▶ _PASSAGE SHOWN_:
Harper, in reply. The principle contended for by the captors is stricti juris, and extreme in its application to this particular case, where there is nothing like moral guilt in the conduct of the master, who did not intend to interfere in our distinct war. There is no adjudged case that comes up to this; and freight is refused from analogy to the general principle established by the British prize courts as to neutral interposition in the war. But an interference in the coasting and colonial, or other privileged trade of the enemy, and relief to him, is a direct assistance, and the rule cannot justly be extended to a remote and consequential aid not contemplated by the party. The license cases determined by this court, went on the ground of an adoption of the enemy character, and an incorporation with enemy interests; the case of the Liverpool Packet, determined by the same learned judge who tried this cause, shows the distinction between this and the license cases.c The rule of the war of 1756, even supposing it to be well established, does not apply to the relative situation of Great Britain and the United States. The former had hung out no signals of depression and defeat in the peninsular war, and required no neutral aid as a relief from the pressure of her enemies.d

March 21st.

STORY, J., delivered the opinion of the court.

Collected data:
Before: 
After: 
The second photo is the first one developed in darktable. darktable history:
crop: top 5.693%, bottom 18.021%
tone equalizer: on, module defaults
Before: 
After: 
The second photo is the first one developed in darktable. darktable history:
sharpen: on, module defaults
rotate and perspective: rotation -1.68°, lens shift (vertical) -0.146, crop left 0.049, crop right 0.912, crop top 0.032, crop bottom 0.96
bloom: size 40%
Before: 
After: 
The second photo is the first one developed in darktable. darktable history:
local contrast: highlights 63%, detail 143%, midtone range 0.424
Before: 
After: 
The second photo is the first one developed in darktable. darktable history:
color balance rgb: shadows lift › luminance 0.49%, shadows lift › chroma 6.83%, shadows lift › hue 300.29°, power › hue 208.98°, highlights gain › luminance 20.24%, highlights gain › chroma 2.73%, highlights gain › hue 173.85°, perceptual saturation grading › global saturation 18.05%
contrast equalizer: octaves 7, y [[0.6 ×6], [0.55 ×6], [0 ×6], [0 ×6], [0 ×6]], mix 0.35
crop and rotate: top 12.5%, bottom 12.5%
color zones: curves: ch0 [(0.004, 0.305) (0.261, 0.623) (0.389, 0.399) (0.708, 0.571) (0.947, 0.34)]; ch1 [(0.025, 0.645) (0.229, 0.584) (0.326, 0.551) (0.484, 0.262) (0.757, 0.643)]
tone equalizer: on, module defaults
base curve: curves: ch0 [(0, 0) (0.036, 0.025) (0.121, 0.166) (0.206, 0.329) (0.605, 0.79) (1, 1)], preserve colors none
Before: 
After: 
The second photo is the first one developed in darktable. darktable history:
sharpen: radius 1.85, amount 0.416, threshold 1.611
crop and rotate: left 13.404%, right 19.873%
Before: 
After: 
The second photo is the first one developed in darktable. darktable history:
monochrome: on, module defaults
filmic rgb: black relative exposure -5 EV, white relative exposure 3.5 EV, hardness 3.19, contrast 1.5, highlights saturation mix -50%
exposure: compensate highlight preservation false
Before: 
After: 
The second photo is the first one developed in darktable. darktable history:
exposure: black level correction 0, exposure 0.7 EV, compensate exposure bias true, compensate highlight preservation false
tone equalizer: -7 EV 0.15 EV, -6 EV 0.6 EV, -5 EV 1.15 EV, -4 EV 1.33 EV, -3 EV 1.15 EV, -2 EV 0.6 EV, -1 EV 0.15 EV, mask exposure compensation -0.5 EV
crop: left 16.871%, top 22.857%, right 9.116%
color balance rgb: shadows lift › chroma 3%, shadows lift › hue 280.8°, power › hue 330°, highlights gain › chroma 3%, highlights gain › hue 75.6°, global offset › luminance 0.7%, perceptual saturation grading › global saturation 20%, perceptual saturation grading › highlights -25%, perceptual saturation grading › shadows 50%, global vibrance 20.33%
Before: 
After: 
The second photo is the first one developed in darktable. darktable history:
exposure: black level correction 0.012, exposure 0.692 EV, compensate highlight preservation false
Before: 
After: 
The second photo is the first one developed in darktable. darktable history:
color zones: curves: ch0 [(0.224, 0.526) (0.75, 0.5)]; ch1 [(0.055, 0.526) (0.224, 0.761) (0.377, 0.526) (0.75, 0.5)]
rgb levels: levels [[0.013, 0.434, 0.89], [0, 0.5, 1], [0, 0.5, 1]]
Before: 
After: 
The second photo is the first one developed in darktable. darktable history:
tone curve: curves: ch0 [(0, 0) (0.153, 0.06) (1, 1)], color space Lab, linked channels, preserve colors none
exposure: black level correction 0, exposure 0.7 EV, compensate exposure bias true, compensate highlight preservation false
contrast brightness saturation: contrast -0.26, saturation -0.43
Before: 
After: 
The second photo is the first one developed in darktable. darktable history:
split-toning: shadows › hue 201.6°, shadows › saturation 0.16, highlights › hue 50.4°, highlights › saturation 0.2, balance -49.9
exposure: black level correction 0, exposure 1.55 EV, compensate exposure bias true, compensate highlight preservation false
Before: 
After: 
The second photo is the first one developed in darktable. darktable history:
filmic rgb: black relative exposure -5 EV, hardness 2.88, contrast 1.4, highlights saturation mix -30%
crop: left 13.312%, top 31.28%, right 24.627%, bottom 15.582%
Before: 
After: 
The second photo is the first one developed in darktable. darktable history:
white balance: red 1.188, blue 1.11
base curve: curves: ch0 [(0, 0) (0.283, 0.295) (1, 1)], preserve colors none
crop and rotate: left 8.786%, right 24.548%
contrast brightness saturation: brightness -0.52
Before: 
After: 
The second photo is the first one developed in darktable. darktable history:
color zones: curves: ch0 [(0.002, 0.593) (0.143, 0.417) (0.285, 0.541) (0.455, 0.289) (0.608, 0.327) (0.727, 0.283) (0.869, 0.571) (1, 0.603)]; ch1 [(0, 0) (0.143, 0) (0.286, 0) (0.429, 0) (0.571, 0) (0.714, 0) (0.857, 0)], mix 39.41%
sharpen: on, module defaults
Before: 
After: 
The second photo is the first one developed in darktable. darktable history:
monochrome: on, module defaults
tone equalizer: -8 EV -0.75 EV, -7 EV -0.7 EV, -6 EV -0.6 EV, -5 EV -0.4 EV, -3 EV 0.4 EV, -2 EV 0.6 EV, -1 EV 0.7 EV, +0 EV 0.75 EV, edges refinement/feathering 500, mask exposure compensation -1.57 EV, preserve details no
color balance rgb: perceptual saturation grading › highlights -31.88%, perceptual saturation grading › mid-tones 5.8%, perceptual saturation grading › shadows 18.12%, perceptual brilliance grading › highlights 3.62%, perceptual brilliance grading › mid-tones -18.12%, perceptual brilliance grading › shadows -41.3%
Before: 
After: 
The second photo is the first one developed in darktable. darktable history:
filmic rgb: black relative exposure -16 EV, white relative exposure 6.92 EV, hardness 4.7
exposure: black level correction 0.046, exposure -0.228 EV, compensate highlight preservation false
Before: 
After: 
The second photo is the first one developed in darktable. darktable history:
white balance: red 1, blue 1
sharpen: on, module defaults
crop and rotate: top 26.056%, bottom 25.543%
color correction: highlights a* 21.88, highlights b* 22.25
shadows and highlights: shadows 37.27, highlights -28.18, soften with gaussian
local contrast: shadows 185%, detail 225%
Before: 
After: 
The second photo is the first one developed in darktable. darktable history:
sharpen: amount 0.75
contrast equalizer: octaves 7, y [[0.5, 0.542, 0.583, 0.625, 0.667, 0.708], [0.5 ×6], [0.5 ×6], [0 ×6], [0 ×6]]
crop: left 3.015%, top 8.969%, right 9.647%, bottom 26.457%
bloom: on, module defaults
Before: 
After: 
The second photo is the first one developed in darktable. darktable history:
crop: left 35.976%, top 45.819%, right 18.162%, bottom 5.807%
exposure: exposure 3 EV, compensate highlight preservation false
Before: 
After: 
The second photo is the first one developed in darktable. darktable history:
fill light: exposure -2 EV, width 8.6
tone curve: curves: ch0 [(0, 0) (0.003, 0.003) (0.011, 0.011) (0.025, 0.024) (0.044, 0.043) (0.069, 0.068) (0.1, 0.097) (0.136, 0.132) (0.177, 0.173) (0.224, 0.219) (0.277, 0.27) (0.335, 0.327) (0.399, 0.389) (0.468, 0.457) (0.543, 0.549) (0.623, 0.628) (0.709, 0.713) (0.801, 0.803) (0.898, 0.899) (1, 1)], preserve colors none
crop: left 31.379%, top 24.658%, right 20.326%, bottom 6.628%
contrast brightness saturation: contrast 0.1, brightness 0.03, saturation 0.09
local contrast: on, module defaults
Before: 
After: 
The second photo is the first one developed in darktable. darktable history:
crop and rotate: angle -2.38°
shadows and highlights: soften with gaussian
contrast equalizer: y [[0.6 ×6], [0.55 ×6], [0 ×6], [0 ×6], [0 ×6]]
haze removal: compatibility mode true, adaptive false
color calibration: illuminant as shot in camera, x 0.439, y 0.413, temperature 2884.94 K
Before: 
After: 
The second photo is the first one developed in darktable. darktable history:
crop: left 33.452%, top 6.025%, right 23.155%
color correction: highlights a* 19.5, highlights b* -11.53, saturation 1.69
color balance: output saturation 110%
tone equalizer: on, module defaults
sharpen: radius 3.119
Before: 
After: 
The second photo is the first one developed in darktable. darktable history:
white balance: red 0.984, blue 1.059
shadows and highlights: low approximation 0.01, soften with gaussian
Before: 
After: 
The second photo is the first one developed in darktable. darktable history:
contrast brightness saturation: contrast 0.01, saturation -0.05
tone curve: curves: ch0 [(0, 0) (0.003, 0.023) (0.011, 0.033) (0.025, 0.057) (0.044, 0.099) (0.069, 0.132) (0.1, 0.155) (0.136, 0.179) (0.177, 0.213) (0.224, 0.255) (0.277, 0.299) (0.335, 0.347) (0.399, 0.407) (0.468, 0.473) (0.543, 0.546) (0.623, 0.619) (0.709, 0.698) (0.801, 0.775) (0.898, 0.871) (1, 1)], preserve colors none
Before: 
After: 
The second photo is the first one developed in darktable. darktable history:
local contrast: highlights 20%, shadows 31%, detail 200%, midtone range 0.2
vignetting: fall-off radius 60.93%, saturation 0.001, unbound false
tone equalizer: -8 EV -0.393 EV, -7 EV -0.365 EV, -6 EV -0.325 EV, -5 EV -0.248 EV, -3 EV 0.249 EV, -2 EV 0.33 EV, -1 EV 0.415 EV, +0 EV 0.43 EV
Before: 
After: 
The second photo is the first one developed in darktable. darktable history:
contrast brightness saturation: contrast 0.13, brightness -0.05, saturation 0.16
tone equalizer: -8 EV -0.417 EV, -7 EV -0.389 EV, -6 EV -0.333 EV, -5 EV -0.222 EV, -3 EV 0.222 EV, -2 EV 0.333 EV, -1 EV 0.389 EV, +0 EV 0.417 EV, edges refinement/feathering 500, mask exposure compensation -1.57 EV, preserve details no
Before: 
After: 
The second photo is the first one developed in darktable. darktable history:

▶ _EXERCISE REQUIREMENTS_:
[1] In the legal argument above, on what ground did the license cases determined by this court go?
[2] Retype everything in the listing from its start down through the line that contains "bloom: size 40%", character for character.

▶ _WORKED ANSWERS_:
[1] They went on the ground of an adoption of the enemy character and an incorporation with enemy interests.

[2]
Before: 
After: 
The second photo is the first one developed in darktable. darktable history:
crop: top 5.693%, bottom 18.021%
tone equalizer: on, module defaults
Before: 
After: 
The second photo is the first one developed in darktable. darktable history:
sharpen: on, module defaults
rotate and perspective: rotation -1.68°, lens shift (vertical) -0.146, crop left 0.049, crop right 0.912, crop top 0.032, crop bottom 0.96
bloom: size 40%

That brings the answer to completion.